Barrel organs. Mechanical instruments featuring a barrel-and-pin mechanism turned by a crank which activates a set of organ pipes or metal tongues. Those with pipes usually are stationary, the others portable.

Mechanical instruments featuring a barrel-and-pin mechanism turned by a crank which activates a set of organ pipes or metal tongues. Those with pipes usually are stationary, the others portable. Although known in the 16th century and possibly earlier, barrel organs enjoyed their greatest vogue in Great Britain in the late 18th and early 19th centuries. Some 500 were used in British churches about 1850 and several were installed in Canadian churches, since their player mechanisms provided psalm and hymn singing with an accompaniment more reliable than that of the amateur instrumentalist. Thus St George's Church in Kingston, Ont had a barrel organ before 1800. St John's Church, York Mills, Toronto, preserves an organ with three interchangeable barrels of 10 hymn tunes each. It was purchased in London in 1847 and until 1864 provided the only accompaniment for congregational singing. The only known Canadian-built instruments are those of Richard Coates, two of which survive. One with 20 tunes on two interchangeable barrels was built ca 1818 for the Children of Peace. After restoration by Geoffrey Payzant and Stewart Duncan in the 1970s it was still on display in 1990 at the Temple in Sharon, Ont, and one hymn tune, Timothy Swan's 'China' played on it can be heard on the recording Music at Sharon (1982, Melbourne SMLP-4041).

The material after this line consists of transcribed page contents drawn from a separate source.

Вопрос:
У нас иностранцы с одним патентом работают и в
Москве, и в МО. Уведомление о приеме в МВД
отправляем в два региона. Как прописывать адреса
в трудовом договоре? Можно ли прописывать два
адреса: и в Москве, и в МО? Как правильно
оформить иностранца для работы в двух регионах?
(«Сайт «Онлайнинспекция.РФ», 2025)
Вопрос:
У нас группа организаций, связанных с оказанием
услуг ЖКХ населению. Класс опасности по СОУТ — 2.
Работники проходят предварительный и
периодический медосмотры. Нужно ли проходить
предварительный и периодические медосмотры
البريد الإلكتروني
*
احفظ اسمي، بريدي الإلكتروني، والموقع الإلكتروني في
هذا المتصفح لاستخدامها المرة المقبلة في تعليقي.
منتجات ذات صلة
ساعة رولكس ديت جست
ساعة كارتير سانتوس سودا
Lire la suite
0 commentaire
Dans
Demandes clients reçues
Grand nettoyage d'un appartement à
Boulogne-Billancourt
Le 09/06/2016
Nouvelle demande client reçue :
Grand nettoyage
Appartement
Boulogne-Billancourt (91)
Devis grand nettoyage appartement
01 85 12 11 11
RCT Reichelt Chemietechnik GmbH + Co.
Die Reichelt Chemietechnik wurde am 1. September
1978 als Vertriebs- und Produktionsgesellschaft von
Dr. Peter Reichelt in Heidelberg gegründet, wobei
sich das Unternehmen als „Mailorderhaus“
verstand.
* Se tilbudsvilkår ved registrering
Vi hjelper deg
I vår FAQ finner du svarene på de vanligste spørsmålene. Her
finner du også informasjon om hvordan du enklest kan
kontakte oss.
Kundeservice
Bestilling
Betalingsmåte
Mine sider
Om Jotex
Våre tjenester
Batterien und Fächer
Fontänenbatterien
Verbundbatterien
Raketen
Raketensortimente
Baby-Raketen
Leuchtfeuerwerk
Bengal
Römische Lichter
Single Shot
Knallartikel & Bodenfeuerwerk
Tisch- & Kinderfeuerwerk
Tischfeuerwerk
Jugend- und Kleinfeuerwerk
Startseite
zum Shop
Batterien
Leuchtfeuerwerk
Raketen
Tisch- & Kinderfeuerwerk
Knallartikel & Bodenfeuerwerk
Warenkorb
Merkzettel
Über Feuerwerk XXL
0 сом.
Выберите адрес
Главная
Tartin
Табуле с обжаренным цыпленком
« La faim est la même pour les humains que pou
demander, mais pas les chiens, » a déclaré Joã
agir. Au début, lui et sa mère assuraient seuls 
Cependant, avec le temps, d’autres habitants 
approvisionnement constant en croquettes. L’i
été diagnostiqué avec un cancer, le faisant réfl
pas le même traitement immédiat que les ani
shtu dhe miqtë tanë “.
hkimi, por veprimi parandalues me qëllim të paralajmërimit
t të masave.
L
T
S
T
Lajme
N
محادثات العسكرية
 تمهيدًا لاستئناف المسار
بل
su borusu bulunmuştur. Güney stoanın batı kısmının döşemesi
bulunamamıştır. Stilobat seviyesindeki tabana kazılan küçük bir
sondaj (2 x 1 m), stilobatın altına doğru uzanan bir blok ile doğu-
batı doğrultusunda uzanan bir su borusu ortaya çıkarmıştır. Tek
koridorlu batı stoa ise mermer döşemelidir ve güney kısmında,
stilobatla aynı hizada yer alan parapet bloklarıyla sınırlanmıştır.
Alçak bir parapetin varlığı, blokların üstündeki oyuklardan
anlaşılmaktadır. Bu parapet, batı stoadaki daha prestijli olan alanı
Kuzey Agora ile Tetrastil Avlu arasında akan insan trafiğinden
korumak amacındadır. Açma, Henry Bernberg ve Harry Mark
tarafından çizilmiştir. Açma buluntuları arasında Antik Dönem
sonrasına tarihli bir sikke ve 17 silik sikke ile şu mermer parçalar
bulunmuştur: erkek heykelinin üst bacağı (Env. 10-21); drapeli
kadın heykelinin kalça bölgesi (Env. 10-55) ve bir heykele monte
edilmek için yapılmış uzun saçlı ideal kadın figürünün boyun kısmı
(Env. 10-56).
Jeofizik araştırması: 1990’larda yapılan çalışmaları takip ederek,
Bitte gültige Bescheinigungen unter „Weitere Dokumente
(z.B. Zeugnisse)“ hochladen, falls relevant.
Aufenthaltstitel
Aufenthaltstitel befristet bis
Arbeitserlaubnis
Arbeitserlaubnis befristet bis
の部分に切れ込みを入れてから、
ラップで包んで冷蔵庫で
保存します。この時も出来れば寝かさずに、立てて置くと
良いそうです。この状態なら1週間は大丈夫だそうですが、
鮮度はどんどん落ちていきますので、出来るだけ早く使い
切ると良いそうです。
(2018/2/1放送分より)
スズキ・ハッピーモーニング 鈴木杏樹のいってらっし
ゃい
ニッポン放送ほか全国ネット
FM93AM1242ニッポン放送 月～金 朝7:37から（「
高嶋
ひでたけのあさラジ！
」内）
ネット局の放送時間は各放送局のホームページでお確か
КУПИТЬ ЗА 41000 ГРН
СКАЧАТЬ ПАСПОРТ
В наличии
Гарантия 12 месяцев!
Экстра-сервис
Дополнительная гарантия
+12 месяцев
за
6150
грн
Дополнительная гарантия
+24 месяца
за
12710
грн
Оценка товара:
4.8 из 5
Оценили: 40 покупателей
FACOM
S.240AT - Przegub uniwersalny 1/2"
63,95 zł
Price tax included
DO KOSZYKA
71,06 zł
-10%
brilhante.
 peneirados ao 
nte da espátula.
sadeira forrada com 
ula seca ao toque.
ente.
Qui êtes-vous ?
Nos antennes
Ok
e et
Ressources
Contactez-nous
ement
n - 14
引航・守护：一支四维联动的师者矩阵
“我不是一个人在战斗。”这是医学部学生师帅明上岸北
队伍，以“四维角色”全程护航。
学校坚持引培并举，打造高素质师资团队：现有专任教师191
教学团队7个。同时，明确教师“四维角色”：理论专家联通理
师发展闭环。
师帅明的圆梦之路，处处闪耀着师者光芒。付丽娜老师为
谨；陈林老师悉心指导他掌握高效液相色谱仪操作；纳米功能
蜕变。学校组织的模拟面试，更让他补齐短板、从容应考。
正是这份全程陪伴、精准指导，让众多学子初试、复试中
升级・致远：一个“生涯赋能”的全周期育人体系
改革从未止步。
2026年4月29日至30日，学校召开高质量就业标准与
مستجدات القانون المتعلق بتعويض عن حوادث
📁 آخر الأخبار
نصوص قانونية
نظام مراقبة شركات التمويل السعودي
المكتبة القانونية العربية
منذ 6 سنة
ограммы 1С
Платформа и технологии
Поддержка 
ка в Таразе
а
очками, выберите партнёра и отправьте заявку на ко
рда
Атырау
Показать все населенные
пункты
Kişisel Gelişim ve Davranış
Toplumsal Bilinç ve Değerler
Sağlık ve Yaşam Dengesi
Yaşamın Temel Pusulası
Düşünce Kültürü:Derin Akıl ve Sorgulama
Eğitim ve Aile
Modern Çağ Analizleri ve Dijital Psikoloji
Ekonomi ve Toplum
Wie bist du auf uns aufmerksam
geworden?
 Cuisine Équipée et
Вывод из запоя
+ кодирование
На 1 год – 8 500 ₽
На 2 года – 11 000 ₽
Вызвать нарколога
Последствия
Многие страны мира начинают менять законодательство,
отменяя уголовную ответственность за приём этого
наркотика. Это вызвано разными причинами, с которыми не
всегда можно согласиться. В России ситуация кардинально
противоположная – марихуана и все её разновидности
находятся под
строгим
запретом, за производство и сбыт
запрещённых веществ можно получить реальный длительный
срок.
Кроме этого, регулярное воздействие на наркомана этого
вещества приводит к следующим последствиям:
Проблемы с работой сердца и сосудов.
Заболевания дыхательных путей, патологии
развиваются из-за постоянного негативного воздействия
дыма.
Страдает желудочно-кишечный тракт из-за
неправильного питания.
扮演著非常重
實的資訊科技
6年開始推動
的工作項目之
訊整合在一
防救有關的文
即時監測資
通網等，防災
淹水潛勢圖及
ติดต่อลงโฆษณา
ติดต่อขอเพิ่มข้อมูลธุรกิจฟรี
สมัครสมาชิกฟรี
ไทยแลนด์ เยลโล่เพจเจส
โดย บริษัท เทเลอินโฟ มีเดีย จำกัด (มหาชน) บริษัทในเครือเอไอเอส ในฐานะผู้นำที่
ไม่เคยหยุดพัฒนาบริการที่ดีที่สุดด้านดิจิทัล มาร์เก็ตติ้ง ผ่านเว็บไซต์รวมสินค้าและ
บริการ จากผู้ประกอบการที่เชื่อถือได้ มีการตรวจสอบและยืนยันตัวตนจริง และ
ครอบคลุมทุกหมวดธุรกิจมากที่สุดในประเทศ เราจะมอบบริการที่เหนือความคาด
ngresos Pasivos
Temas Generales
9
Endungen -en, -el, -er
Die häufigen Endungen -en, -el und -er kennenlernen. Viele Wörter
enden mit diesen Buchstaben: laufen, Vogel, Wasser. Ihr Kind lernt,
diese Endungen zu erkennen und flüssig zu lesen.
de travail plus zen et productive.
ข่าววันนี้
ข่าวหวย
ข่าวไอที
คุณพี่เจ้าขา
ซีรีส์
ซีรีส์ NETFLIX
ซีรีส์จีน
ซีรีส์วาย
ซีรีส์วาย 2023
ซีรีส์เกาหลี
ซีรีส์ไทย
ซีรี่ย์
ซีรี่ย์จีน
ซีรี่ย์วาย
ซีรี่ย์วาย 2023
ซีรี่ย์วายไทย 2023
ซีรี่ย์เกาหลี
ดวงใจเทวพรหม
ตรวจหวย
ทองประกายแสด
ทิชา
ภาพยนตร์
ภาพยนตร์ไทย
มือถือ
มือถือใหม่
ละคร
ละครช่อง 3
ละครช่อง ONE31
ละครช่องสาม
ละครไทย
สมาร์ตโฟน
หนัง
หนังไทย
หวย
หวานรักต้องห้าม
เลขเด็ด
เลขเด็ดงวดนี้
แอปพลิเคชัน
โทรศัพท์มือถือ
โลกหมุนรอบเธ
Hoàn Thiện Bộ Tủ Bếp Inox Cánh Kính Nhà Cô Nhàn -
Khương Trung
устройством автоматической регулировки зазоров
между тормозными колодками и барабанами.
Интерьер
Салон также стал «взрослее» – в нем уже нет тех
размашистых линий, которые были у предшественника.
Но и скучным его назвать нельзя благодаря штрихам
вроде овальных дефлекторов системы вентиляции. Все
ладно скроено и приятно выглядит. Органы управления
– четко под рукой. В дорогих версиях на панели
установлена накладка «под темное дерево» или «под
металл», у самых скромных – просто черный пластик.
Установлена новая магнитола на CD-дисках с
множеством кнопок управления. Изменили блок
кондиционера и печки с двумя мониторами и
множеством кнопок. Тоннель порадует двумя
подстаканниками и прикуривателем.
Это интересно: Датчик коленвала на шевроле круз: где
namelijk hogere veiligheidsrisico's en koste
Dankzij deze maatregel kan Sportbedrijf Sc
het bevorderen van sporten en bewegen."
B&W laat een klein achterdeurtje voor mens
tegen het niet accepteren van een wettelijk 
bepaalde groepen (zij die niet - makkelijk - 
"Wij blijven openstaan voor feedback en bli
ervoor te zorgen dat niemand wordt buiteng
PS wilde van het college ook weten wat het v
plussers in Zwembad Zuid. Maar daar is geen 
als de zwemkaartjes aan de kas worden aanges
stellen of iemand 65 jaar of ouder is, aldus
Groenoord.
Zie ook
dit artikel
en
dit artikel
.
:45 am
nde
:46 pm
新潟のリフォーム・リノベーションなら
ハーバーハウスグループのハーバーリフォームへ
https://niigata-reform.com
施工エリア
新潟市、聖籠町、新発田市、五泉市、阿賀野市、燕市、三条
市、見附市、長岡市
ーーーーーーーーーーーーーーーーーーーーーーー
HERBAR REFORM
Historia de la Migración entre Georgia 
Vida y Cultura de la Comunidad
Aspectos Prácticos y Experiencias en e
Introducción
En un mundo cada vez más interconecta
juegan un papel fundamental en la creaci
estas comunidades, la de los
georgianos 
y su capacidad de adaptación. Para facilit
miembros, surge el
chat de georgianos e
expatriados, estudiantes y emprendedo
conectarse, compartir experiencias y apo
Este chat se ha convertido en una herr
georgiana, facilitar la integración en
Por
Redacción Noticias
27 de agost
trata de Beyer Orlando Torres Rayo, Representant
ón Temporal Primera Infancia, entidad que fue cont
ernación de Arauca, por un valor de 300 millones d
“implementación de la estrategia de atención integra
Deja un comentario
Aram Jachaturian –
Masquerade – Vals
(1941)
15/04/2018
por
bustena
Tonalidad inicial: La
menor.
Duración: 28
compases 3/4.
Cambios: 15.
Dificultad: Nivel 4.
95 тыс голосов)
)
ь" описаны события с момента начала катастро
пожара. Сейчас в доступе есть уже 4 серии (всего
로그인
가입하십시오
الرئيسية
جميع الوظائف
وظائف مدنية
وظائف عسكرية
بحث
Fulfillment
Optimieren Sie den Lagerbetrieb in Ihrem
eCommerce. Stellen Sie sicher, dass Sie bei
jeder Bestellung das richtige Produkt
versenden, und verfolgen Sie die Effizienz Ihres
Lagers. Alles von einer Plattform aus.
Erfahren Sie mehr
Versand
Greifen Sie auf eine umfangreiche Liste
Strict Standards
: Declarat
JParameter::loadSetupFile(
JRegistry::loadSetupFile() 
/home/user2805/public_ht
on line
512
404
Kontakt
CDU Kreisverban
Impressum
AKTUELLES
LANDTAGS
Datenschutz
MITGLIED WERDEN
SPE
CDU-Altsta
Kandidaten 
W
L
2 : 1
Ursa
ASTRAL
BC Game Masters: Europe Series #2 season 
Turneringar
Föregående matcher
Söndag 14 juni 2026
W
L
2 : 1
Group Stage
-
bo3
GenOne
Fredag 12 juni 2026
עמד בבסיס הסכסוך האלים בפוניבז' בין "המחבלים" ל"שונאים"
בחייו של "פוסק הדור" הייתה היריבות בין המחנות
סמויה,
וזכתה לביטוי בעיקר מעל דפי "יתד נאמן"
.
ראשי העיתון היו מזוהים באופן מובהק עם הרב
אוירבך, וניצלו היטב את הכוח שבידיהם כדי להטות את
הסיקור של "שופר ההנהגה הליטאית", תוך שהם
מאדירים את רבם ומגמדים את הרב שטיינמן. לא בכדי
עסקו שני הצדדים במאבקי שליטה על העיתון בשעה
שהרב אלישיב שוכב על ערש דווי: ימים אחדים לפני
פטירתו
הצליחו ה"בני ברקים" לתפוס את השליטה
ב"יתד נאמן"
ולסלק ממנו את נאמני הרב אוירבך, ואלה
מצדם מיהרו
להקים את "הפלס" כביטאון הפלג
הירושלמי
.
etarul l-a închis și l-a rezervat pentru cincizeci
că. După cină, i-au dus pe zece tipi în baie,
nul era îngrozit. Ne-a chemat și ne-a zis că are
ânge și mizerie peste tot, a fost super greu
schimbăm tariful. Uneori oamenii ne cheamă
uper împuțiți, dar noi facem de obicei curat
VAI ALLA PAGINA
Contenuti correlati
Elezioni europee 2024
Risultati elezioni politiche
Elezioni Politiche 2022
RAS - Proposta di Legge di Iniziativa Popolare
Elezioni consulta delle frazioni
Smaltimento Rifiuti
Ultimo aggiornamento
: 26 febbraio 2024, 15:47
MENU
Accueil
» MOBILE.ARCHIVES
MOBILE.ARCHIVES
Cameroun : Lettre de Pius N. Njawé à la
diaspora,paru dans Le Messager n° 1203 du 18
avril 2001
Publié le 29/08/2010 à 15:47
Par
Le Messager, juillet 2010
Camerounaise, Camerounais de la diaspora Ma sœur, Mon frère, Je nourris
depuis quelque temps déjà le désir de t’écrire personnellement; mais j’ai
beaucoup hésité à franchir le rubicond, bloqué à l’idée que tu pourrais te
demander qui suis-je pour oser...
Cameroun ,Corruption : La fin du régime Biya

Not all barrel organs were intended for use in church. This is probably true of 'a compleat new chamber organ, with two barrels and the most favorite new tunes' advertised in the Quebec Gazette of 12 Jul 1787 and of the 'barrel organ that cost sixty guineas in London' auctioned in the same city 3 Apr 1797. It certainly is true of the barrel organ carried by the English explorer William Edward Parry (later Sir) on his arctic expeditions (1819-20, 1821-3, 1824-5) and used to entertain, to accompany physical fitness exercises, and to amuse the Inuit children. Parry's instrument survives in Cambridge and has been recorded (Saydisc SDL-234).

Another English instrument had found its way to Victoria by 1859, and one with 30 hymn tunes on three barrels, built in London ca 1845, was for some time in St Stephen's Anglican Church, Chambly, Que, but was sold in 1856 or 1857 to St Thomas' Anglican Church, Rougemont, Que, where it still could be seen in 1990. An instrument with 15 tunes (9 of them secular), presented by King George III to the famous Indian chief Joseph Brant (1742-1807), was acquired by the Château de Ramezay museum of Montreal. No inventory of barrel organs preserved in Canada had been undertaken by 1990.

The 'hurdy-gurdy' of the organ grinder, common on Canadian streets and at fairs during the late 19th and early 20th centuries, is of the type using metal tongues.